How can this "deparliamentarization" of the political decision-making processes and the increasing importance of commissions and advisory boards in an emerging "civil society" be explained? The approaches of institutional economics help to answer this question.  This examines the incentive conditions within which the actors - for example in politics - act according to their respective benefit calculations. Accordingly, allegations against the politicians are initially inappropriate. Rather, it can be assumed that they act rationally in accordance with the logic of their system and follow its rules of the game in order to be better than the competition in the competition for votes.
If one takes this perspective, one escapes a moralizing accusation of individual politicians, which Karl Homann criticizes as "moral armament".  The fact that this generally has no effect is, according to Homann, taken as an indication of the corruption of the age instead of directing attention to the framework, which in modern society is to be regarded as the systematic place of morality. "Not changing people and their motivation, but changing the conditions for action based on the self-interest that remains the same as the motive for action" is therefore the pioneering research program of institutional economics.

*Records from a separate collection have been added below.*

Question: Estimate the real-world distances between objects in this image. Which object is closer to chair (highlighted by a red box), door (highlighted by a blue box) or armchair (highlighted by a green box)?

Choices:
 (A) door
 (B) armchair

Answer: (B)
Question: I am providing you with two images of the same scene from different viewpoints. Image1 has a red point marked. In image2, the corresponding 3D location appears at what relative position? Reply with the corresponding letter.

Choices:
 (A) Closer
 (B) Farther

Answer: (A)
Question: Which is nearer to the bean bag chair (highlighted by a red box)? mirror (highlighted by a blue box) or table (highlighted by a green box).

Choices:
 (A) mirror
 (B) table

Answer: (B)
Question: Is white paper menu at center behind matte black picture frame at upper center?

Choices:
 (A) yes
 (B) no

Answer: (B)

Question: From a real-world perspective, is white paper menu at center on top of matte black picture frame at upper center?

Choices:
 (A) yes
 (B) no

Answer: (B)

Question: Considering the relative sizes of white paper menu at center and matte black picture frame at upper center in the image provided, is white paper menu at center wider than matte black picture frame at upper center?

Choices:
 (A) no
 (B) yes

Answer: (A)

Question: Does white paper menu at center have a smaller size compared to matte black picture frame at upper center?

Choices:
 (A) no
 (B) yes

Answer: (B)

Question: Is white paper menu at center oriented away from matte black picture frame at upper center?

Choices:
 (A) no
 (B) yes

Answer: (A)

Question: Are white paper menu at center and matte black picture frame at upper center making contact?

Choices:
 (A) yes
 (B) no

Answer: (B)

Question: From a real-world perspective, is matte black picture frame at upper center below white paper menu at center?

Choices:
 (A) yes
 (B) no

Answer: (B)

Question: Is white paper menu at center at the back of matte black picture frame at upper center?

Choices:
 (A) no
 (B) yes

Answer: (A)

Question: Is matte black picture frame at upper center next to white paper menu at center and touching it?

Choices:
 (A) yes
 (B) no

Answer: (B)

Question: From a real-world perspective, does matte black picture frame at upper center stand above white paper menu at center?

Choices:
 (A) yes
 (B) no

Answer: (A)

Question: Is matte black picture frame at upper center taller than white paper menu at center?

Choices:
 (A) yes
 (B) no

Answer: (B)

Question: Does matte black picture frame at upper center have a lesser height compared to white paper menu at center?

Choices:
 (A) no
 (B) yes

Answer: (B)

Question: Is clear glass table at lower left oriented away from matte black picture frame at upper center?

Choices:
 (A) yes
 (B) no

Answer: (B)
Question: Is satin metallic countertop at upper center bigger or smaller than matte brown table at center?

For our topic we state: It is attractive for politicians to "stage" politics and to demonstrate the ability to act through short-term ad-hoc measures. A policy of "staying power" geared towards long-term success does not necessarily bring game advantages in the struggle for power. By delegating responsibility or building a buffer in the form of commissions or advisory boards for unpleasant decisions, you can obviously score politically. There are many reasons for this: They range from the increasing complexity and dynamism of the issues to the problem of the administration's self-interest, the weak position of the legislature, the strong influence of the parties and the powerlessness of politics, its decisions without the support of those affected to implement.
The interim conclusion is: Anyone who wants less influence from commissions and advisory boards, more transparency and legitimacy in the political decision-making process, must not rely on appeals. What is needed is fundamental reforms that change the incentives for decision-makers. The proposals under discussion mostly aim at a gradual unbundling of politics, with which the corporatist model of consensual democracy is to be reshaped in the direction of the model of competitive democracy (particularly widespread in the Anglo-Saxon region). The reform of federalism should not only bring about a clearer division of competencies between the federal government and the states and thus weaken the role of the Federal Council as a veto player, but also enable more competition between the states. Even the demand for the introduction of a moderate majority voting system is expressed.  Is that the ideal way to modernize our political institutions?